WHAT TO WORK ON: All lines that hold the string "products" should be copied. Find them in the listing below.
>>>
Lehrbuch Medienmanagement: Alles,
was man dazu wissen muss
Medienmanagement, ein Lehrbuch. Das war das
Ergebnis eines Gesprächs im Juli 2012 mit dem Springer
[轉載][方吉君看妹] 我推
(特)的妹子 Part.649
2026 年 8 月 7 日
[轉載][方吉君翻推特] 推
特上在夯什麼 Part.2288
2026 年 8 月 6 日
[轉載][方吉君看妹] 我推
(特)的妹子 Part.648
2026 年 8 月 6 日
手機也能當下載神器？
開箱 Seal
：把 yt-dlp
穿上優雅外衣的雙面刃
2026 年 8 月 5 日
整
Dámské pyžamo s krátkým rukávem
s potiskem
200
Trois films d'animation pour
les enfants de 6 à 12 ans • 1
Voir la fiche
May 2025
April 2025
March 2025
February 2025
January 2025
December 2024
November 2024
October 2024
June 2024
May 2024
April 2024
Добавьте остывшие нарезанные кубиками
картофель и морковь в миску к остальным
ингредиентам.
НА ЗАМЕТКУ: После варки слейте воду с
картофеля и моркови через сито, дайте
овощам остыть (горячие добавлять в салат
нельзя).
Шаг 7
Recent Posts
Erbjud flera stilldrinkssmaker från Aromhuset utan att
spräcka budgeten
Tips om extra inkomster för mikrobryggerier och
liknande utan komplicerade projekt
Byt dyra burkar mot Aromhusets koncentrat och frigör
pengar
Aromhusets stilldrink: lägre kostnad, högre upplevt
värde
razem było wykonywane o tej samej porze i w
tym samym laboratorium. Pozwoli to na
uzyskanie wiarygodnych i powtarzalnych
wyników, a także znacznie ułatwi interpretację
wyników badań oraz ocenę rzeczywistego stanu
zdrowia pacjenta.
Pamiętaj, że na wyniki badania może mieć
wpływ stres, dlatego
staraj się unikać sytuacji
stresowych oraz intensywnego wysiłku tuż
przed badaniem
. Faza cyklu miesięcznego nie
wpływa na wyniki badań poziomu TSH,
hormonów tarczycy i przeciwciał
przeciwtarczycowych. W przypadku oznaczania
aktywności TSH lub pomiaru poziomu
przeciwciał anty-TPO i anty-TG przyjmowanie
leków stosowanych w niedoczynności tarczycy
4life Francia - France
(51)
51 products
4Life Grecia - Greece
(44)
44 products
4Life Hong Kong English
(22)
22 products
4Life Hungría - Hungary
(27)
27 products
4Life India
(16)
<<<
OUTPUT OF THE TASK:
51 products
44 products
22 products
27 products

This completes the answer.